Dale Hayes, UPS vice president of sales, explained how the role of the UPS salesperson had to be elevated to the level of a trusted advisor who — with the assistance of the expert staff — will help direct the synchronization of the three flows of commerce — packages, information and money. To Hayes, these strands obviously come together. “Historically we offered transportation to customers, but now we offer solutions to customers that include transportation as a core component. But we are also blending together information and financial solutions so that the product gets to the right place at the right time.”

Something has changed, however, and that is the contact person who now is buying the UPS solution. Some years ago, the buyer was a logistics manager, often not particularly high up the food chain. Now UPS is aiming for a wholly different buyer. “As we offer supply-chain solutions, it is the CFO or CEO who becomes involved. C-level executives now are very interested in what we are offering,” says Hayes, “staying on top of that is a core mission for us and for C-level execs.”

How does UPS retool its sales force so that it can successfully sell to the highest levels of an organization? The key strategy is segmentation. UPS sends highly specialized teams into the market — supply chain experts, e-commerce pros, lending experts, and of course small-package transportation salespeople.

The next step is “extensive training,” says Hayes. “That’s how the UPS message stays consistent. When we come out with new solutions for customers, we have an entire sales-training group that helps put these solutions into a context that highlights customer solutions. We provide consistent training all across the U.S. and, in fact, the world.” UPS training is not only delivered in classrooms. Says Hayes, “We embrace technology. Our salespeople have laptops and they receive training over their laptops.”

THE HIDDEN ADVANTAGE

Hayes stresses that UPS sales reps go into meetings with one key advantage that just may help close many prospects before the first meeting even takes place: trust. “This is a trust we have built over 96 years of delivering packages,” says Hayes. And it’s a trust that recently was spotlighted when Harris Interactive and the Reputation Institute ranked UPS its second most trusted organization (in a ranking of 60 highly visible entities). Customers come to trust UPS to deliver packages, and from there, it’s a small step into much bigger things. “They trust us to understand their business enterprise, and they trust us to help them improve their business processes,” says Hayes. “This is one of our greatest strengths.”

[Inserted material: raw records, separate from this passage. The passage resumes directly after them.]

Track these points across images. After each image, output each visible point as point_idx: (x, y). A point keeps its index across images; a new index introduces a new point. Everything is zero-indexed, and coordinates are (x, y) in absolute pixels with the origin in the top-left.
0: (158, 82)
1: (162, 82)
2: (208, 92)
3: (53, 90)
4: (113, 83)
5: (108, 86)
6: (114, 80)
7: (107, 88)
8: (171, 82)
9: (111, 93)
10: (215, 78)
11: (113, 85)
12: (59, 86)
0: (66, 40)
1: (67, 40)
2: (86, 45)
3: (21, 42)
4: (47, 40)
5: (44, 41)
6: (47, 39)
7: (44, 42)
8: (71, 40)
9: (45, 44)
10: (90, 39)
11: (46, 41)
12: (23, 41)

With steady gains in business both domestically and globally, UPS has shown that there is no limit to how much a company can grow if it is able to leverage the customer’s trust while mastering change. UPS CEO Mike Eskew recognized the simple fact that there is a clear ceiling to the package delivery business, but there is no set limit to selling e-commerce and supply management solutions. While he keeps his eyes focused on the future, Eskew doesn’t want UPS employees to forget their earthy, humble roots. He says, “Dirt under the fingernails has more staying power than ink on a check.”

UPS MANAGEMENT SECRETS

In 1907 there was a great need in America for private messenger and delivery services. To help meet this need, an enterprising 19-year-old, James E. (“Jim”) Casey, borrowed $100 from a friend and established the American Messenger Company in Seattle, WA. Casey, who died in 1983 at the age of 95, provided the management and leadership philosophies that have stood the test of time, and they may well explain the secret to the consistent success of UPS over the past 97 years.

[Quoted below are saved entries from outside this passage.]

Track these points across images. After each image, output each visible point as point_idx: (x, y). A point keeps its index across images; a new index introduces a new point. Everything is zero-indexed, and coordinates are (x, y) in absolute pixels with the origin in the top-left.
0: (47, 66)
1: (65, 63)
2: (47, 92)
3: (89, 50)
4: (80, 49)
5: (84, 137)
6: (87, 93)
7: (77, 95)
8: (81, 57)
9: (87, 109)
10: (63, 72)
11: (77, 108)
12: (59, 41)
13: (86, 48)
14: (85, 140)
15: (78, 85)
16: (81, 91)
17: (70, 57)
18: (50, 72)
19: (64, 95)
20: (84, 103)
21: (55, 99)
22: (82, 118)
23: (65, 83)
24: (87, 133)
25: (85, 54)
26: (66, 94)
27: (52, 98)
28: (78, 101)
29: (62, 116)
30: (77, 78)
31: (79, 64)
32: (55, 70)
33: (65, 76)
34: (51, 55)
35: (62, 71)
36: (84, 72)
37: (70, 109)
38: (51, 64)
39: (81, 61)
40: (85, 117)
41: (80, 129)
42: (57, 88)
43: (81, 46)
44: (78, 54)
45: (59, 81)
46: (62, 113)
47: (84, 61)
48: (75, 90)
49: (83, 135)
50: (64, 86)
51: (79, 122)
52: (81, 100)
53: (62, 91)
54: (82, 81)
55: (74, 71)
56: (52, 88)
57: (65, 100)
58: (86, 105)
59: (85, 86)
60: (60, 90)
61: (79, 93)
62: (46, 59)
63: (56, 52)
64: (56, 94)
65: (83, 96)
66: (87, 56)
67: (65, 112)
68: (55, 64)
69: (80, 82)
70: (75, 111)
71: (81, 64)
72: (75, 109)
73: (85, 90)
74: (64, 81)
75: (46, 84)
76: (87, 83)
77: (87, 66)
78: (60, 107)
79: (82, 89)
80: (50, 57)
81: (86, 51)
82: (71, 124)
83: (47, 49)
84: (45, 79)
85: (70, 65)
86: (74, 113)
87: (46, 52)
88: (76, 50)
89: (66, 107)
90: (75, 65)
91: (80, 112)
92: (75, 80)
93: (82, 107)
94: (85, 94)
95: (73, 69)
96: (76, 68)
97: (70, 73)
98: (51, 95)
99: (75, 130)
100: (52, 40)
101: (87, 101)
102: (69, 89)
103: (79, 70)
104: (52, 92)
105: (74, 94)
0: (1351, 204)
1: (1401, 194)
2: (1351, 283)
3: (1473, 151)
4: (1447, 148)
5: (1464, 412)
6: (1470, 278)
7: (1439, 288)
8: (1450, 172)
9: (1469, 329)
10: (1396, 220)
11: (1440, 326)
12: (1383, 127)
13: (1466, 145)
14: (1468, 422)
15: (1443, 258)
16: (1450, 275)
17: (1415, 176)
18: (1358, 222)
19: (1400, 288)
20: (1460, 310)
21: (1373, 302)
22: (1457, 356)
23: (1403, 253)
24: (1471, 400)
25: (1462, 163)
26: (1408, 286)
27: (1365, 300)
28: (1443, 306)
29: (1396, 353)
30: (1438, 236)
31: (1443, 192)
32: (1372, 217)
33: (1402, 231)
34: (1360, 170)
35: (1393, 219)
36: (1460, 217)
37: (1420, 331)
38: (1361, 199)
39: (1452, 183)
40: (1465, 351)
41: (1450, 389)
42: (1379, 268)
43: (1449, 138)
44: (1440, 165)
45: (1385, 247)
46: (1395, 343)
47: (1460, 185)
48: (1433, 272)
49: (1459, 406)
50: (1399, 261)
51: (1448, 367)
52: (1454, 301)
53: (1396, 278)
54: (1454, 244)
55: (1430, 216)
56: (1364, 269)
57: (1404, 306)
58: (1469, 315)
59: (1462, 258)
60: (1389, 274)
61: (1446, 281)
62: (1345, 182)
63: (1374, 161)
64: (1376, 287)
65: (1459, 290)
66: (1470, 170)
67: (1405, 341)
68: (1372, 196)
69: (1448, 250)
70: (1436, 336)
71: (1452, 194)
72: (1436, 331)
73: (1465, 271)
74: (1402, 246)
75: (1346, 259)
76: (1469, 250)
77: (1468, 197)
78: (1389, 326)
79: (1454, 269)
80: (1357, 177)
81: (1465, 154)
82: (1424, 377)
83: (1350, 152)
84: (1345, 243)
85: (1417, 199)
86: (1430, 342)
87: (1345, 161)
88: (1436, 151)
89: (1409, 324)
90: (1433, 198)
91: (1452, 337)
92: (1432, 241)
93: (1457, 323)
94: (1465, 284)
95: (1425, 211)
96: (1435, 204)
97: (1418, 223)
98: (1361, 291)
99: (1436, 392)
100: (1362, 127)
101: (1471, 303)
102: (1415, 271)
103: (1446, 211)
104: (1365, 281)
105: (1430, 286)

Today UPS ranks fourth among Fortune 500 companies when measured by the number of its 355,000 employees. UPS employees are well trained; they follow a strong work ethic and enjoy the opportunity to grow with the company for decades. Casey rewarded talented, inspiring and effective managers with greater responsibilities and higher ranks. It’s not surprising that many top UPS executives started as part-time drivers. For example, senior VP of Worldwide Sales and Marketing John Beystehner joined UPS as a part-time audit clerk in February 1971 while attending Boston College. The UPS sales force has one of the lowest turnover rates among all sales organizations listed in the Selling Power 500.